To support this feature, a new AggregateData column has been added to every aggregate root table in the ODS to store the serialized binary data, as follows:

  • SQL Server - varbinary(8000)
  • PostgreSQL - bytea

On the read side, the API is able to provide the response using only the serialized data stored in the AggregateData column rather than needing to execute a potentially large batch of SQL. The following listing shows the SQL that the API executes with the feature enabled (with the only join being authorization-related):

SELECT  r.AggregateId , r.AggregateData , r.LastModifiedDate , r.StudentUsi AS SurrogateId
FROM edfi.Student AS r
INNER JOIN authView7ba7db ON r.StudentUSI = authView7ba7db.StudentUSI
ORDER BY r.AggregateId

OFFSET @Offset ROWS FETCH NEXT @Limit ROWS ONLY

Similarly, on the write side the entities are deserialized from this binary data and provided to NHibernate as though they were just loaded from the ODS tables. This once again eliminates the query batches that NHibernate would otherwise generate to synchronize its state with the database in order to determine the changes that need to be applied.

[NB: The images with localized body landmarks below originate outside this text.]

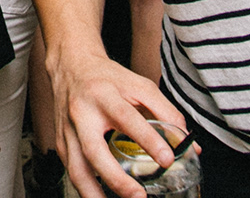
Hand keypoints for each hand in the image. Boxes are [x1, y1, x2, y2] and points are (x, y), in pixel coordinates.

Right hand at [50, 40, 185, 197]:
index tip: (168, 159)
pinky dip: (86, 190)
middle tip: (139, 197)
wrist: (70, 65)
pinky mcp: (60, 142)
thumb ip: (166, 112)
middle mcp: (82, 113)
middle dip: (116, 178)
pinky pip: (71, 172)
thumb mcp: (139, 85)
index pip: (126, 117)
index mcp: (104, 94)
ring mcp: (68, 130)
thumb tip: (189, 145)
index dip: (148, 139)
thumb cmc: (108, 78)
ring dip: (94, 194)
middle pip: (94, 150)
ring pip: (76, 168)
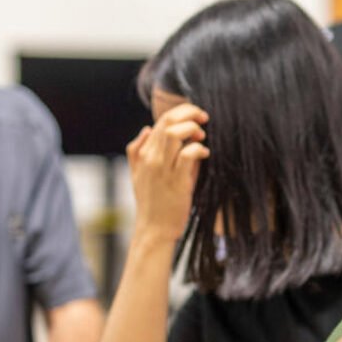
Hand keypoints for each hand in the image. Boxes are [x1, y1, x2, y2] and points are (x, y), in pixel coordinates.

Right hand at [127, 103, 209, 241]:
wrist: (154, 229)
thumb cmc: (150, 202)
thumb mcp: (136, 174)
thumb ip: (137, 150)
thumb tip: (145, 129)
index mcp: (143, 153)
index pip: (161, 121)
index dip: (181, 113)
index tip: (195, 117)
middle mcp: (151, 158)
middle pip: (168, 121)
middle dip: (189, 113)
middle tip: (203, 117)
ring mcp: (162, 169)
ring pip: (175, 134)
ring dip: (193, 129)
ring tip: (202, 136)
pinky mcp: (177, 181)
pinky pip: (188, 154)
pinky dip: (199, 149)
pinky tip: (204, 154)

exec sp_executesql N' SELECT  r.AggregateId , r.AggregateData , r.LastModifiedDate , r.StudentUsi AS SurrogateId
FROM edfi.Student AS r WHERE r.StudentUSI = @p0
',N'@p0 int',@p0=1963
NHibernate Query Analysis

An analysis of requests for resources with multiple child entities reveals the size of the query batches generated by NHibernate to be quite significant. For example, a request against the StudentEducationOrganizationAssociations resource yields about 50KB of SQL and performs 24 total left outer joins across 20 separate SELECT statements in the batch to load the necessary data.

Tradeoffs

While improvements provided by the feature are significant, there are some trade-offs and considerations associated with this optimization.

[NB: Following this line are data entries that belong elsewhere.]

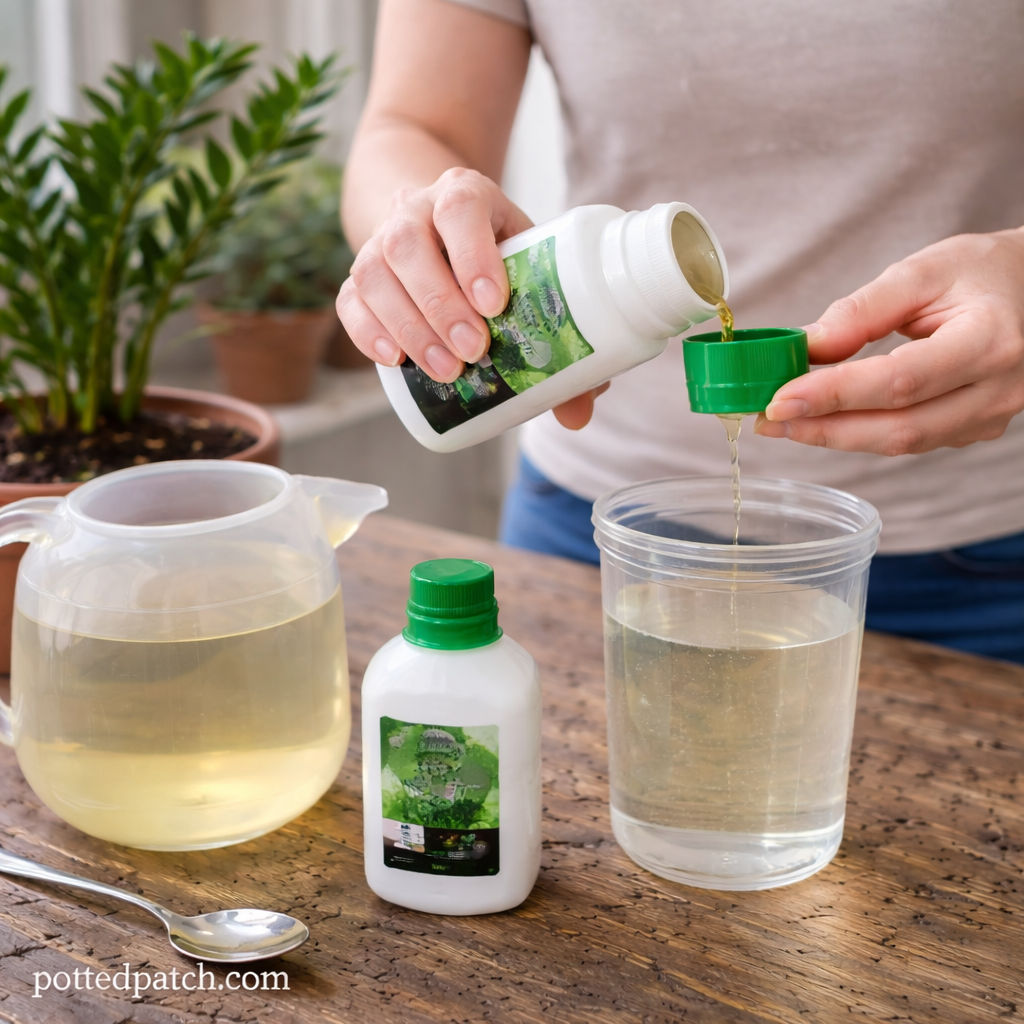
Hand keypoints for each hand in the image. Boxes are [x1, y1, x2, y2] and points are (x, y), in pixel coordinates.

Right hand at [337, 166, 609, 429]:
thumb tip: (577, 414)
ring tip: (443, 369)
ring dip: (407, 326)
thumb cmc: (496, 254)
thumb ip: (558, 333)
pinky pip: (350, 299)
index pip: (461, 209)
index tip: (493, 303)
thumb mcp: (530, 269)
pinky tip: (392, 361)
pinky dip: (366, 331)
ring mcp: (378, 240)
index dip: (473, 254)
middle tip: (471, 352)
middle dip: (440, 305)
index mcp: (465, 193)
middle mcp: (414, 208)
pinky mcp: (358, 276)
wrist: (439, 223)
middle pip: (409, 246)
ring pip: (373, 272)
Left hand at [754, 228, 1023, 454]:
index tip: (777, 399)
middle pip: (899, 428)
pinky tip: (824, 419)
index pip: (900, 382)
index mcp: (991, 340)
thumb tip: (804, 347)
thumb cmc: (986, 271)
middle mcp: (999, 390)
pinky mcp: (977, 429)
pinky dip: (862, 433)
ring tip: (784, 421)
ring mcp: (991, 417)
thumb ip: (863, 310)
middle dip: (824, 428)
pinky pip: (912, 440)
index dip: (834, 396)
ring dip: (836, 436)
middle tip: (768, 419)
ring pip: (903, 443)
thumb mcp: (925, 271)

Direct ODS Data Updates Require Additional Care

For any processing that modifies ODS data directly (i.e. not through the API), platform hosts must perform additional steps to ensure that the API reflects the latest data in the ODS tables and subsequently reincorporates it into the serialized representation. One or both of the following steps must be performed for each affected resource to prevent possible data loss:

  • Update the LastModifiedDate column on the root table of the affected resource.
  • Clear the AggregateData column (optional, but recommended).

The following type of changes to a resource's associated tables are relevant:

  • Update of values on the "root" record
  • Update of values on a record derived from the "root" record (e.g. School, StudentSpecialEducationProgramAssociation, which inherit from EducationOrganization and GeneralStudentProgramAssociation, respectively)
  • Insert/Update/Delete of any records in child tables contained by the resource
    info

    This includes child tables of a derived type, such as SchoolGradeLevel. In this case, the deletion of a SchoolGradeLevel record would necessitate an update of the LastModifiedDate on the EducationOrganization record associated with the containing School.

  • Insert/Update/Delete of an "extension" record associated with the resource
  • Insert/Update/Delete of any child items within an extension to the resource

Increased ODS Data Storage Requirements

Logically there is an increase in the data storage requirements due to the persistence of the serialized data in the AggregateData column of each "root" table record. However, the serialization format used is efficient and performant (see MessagePack) and the serialized data is also compressed before it is persisted, reducing impact as much as possible for storage considerations and the network bandwidth usage between the API and the database server.